> [WHAT IS NEEDED]
Rename "Momo" to "Luna" everywhere in the records below and leave everything else unchanged.

++++ SUPPLIED MATERIAL ++++

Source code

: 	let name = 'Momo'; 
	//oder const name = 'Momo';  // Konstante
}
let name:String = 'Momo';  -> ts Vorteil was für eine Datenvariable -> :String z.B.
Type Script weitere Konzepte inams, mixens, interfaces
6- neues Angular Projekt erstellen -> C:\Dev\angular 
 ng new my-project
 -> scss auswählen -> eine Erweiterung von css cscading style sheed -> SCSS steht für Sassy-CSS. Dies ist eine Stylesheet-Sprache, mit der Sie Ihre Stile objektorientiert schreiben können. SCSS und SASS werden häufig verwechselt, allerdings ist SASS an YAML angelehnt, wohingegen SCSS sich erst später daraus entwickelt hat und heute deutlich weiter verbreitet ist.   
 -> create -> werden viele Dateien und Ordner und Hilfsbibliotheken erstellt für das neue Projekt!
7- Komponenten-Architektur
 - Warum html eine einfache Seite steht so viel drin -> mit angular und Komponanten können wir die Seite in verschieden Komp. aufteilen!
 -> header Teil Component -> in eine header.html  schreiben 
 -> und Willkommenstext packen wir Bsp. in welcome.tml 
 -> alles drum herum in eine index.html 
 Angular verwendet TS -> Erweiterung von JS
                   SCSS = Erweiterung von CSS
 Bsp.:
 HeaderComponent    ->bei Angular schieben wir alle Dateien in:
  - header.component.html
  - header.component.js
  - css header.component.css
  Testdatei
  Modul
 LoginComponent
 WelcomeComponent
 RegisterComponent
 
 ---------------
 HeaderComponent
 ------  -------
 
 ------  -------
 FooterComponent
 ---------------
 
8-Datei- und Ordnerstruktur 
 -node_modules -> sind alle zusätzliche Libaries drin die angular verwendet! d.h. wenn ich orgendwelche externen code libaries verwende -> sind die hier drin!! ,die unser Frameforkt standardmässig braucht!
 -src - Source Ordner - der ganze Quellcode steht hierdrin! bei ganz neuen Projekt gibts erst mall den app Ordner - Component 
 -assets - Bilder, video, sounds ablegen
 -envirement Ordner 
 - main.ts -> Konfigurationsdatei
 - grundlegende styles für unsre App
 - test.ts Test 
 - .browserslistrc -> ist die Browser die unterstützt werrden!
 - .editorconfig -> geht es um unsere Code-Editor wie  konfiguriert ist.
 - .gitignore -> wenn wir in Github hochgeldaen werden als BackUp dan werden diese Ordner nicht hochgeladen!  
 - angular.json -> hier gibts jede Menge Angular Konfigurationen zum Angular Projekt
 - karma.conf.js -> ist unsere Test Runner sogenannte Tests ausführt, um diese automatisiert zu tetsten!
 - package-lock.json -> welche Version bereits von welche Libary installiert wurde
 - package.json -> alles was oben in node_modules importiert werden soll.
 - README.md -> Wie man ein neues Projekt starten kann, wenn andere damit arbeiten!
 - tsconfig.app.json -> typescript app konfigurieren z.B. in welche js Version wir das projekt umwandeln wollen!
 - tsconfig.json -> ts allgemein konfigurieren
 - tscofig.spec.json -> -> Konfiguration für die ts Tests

++++

> [SOLUTION]
Source code

: 	let name = 'Luna'; 
	//oder const name = 'Luna';  // Konstante
}
let name:String = 'Luna';  -> ts Vorteil was für eine Datenvariable -> :String z.B.
Type Script weitere Konzepte inams, mixens, interfaces
6- neues Angular Projekt erstellen -> C:\Dev\angular 
 ng new my-project
 -> scss auswählen -> eine Erweiterung von css cscading style sheed -> SCSS steht für Sassy-CSS. Dies ist eine Stylesheet-Sprache, mit der Sie Ihre Stile objektorientiert schreiben können. SCSS und SASS werden häufig verwechselt, allerdings ist SASS an YAML angelehnt, wohingegen SCSS sich erst später daraus entwickelt hat und heute deutlich weiter verbreitet ist.   
 -> create -> werden viele Dateien und Ordner und Hilfsbibliotheken erstellt für das neue Projekt!
7- Komponenten-Architektur
 - Warum html eine einfache Seite steht so viel drin -> mit angular und Komponanten können wir die Seite in verschieden Komp. aufteilen!
 -> header Teil Component -> in eine header.html  schreiben 
 -> und Willkommenstext packen wir Bsp. in welcome.tml 
 -> alles drum herum in eine index.html 
 Angular verwendet TS -> Erweiterung von JS
                   SCSS = Erweiterung von CSS
 Bsp.:
 HeaderComponent    ->bei Angular schieben wir alle Dateien in:
  - header.component.html
  - header.component.js
  - css header.component.css
  Testdatei
  Modul
 LoginComponent
 WelcomeComponent
 RegisterComponent
 
 ---------------
 HeaderComponent
 ------  -------
 
 ------  -------
 FooterComponent
 ---------------
 
8-Datei- und Ordnerstruktur 
 -node_modules -> sind alle zusätzliche Libaries drin die angular verwendet! d.h. wenn ich orgendwelche externen code libaries verwende -> sind die hier drin!! ,die unser Frameforkt standardmässig braucht!
 -src - Source Ordner - der ganze Quellcode steht hierdrin! bei ganz neuen Projekt gibts erst mall den app Ordner - Component 
 -assets - Bilder, video, sounds ablegen
 -envirement Ordner 
 - main.ts -> Konfigurationsdatei
 - grundlegende styles für unsre App
 - test.ts Test 
 - .browserslistrc -> ist die Browser die unterstützt werrden!
 - .editorconfig -> geht es um unsere Code-Editor wie  konfiguriert ist.
 - .gitignore -> wenn wir in Github hochgeldaen werden als BackUp dan werden diese Ordner nicht hochgeladen!  
 - angular.json -> hier gibts jede Menge Angular Konfigurationen zum Angular Projekt
 - karma.conf.js -> ist unsere Test Runner sogenannte Tests ausführt, um diese automatisiert zu tetsten!
 - package-lock.json -> welche Version bereits von welche Libary installiert wurde
 - package.json -> alles was oben in node_modules importiert werden soll.
 - README.md -> Wie man ein neues Projekt starten kann, wenn andere damit arbeiten!
 - tsconfig.app.json -> typescript app konfigurieren z.B. in welche js Version wir das projekt umwandeln wollen!
 - tsconfig.json -> ts allgemein konfigurieren
 - tscofig.spec.json -> -> Konfiguration für die ts Tests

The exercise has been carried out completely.